# [DESCRIPTION OF THE TASK]
What is needed is an exact copy of every record below.

----- RECORDS SUPPLIED -----

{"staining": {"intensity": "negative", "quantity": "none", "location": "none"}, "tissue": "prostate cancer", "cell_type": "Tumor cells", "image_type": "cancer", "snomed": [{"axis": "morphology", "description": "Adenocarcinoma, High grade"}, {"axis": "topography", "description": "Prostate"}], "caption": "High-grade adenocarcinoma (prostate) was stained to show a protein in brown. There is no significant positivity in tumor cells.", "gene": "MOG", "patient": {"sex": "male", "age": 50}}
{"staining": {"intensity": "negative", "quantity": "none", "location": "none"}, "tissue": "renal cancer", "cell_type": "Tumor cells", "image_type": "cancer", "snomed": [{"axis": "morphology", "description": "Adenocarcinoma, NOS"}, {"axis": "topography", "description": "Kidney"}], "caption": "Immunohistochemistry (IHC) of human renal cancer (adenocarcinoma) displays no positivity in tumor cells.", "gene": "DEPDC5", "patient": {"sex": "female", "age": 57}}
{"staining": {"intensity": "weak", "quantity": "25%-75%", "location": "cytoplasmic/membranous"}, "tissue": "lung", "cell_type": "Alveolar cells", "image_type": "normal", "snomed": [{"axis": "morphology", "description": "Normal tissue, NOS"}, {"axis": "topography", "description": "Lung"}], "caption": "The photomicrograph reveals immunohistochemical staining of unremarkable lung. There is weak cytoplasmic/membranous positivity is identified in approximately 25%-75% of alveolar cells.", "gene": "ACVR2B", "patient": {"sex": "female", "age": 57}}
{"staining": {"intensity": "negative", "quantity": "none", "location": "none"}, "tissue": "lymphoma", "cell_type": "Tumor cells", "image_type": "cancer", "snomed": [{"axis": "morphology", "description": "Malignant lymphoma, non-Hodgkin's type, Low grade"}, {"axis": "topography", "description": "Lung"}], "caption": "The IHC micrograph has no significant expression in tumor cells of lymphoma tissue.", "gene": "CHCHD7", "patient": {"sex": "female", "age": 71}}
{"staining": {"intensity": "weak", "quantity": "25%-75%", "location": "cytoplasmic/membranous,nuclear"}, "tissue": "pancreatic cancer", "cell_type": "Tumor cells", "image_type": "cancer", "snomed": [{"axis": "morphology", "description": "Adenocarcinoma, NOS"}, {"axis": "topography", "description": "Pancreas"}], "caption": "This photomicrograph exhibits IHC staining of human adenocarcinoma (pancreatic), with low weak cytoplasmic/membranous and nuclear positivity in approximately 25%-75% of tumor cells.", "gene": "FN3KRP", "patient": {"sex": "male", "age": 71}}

-----

# [RESULT FOR THIS EXERCISE]
{"staining": {"intensity": "negative", "quantity": "none", "location": "none"}, "tissue": "prostate cancer", "cell_type": "Tumor cells", "image_type": "cancer", "snomed": [{"axis": "morphology", "description": "Adenocarcinoma, High grade"}, {"axis": "topography", "description": "Prostate"}], "caption": "High-grade adenocarcinoma (prostate) was stained to show a protein in brown. There is no significant positivity in tumor cells.", "gene": "MOG", "patient": {"sex": "male", "age": 50}}
{"staining": {"intensity": "negative", "quantity": "none", "location": "none"}, "tissue": "renal cancer", "cell_type": "Tumor cells", "image_type": "cancer", "snomed": [{"axis": "morphology", "description": "Adenocarcinoma, NOS"}, {"axis": "topography", "description": "Kidney"}], "caption": "Immunohistochemistry (IHC) of human renal cancer (adenocarcinoma) displays no positivity in tumor cells.", "gene": "DEPDC5", "patient": {"sex": "female", "age": 57}}
{"staining": {"intensity": "weak", "quantity": "25%-75%", "location": "cytoplasmic/membranous"}, "tissue": "lung", "cell_type": "Alveolar cells", "image_type": "normal", "snomed": [{"axis": "morphology", "description": "Normal tissue, NOS"}, {"axis": "topography", "description": "Lung"}], "caption": "The photomicrograph reveals immunohistochemical staining of unremarkable lung. There is weak cytoplasmic/membranous positivity is identified in approximately 25%-75% of alveolar cells.", "gene": "ACVR2B", "patient": {"sex": "female", "age": 57}}
{"staining": {"intensity": "negative", "quantity": "none", "location": "none"}, "tissue": "lymphoma", "cell_type": "Tumor cells", "image_type": "cancer", "snomed": [{"axis": "morphology", "description": "Malignant lymphoma, non-Hodgkin's type, Low grade"}, {"axis": "topography", "description": "Lung"}], "caption": "The IHC micrograph has no significant expression in tumor cells of lymphoma tissue.", "gene": "CHCHD7", "patient": {"sex": "female", "age": 71}}
{"staining": {"intensity": "weak", "quantity": "25%-75%", "location": "cytoplasmic/membranous,nuclear"}, "tissue": "pancreatic cancer", "cell_type": "Tumor cells", "image_type": "cancer", "snomed": [{"axis": "morphology", "description": "Adenocarcinoma, NOS"}, {"axis": "topography", "description": "Pancreas"}], "caption": "This photomicrograph exhibits IHC staining of human adenocarcinoma (pancreatic), with low weak cytoplasmic/membranous and nuclear positivity in approximately 25%-75% of tumor cells.", "gene": "FN3KRP", "patient": {"sex": "male", "age": 71}}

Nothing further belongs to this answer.